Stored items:
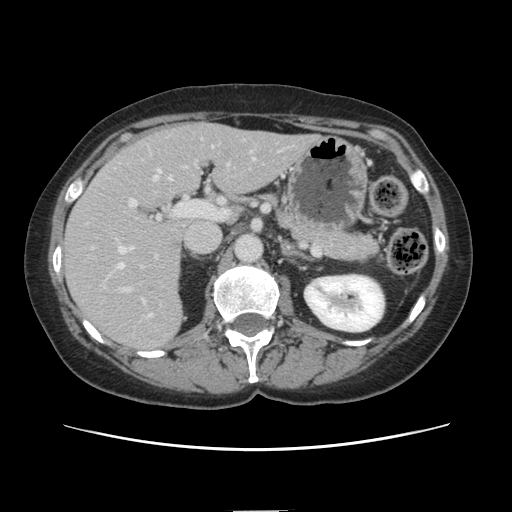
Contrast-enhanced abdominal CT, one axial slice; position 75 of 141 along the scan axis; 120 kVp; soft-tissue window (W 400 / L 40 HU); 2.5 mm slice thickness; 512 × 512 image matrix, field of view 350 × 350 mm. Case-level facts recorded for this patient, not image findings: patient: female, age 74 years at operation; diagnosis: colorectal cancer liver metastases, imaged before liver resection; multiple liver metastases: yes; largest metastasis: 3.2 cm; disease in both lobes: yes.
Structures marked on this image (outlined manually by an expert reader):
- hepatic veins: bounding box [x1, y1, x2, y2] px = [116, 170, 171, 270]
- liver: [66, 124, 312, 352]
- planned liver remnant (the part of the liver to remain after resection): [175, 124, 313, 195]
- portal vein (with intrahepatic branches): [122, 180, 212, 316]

### [What to work on]
Your answer should be a single number: the count of lines in the data that include the word "resection".

### [Completed task]
2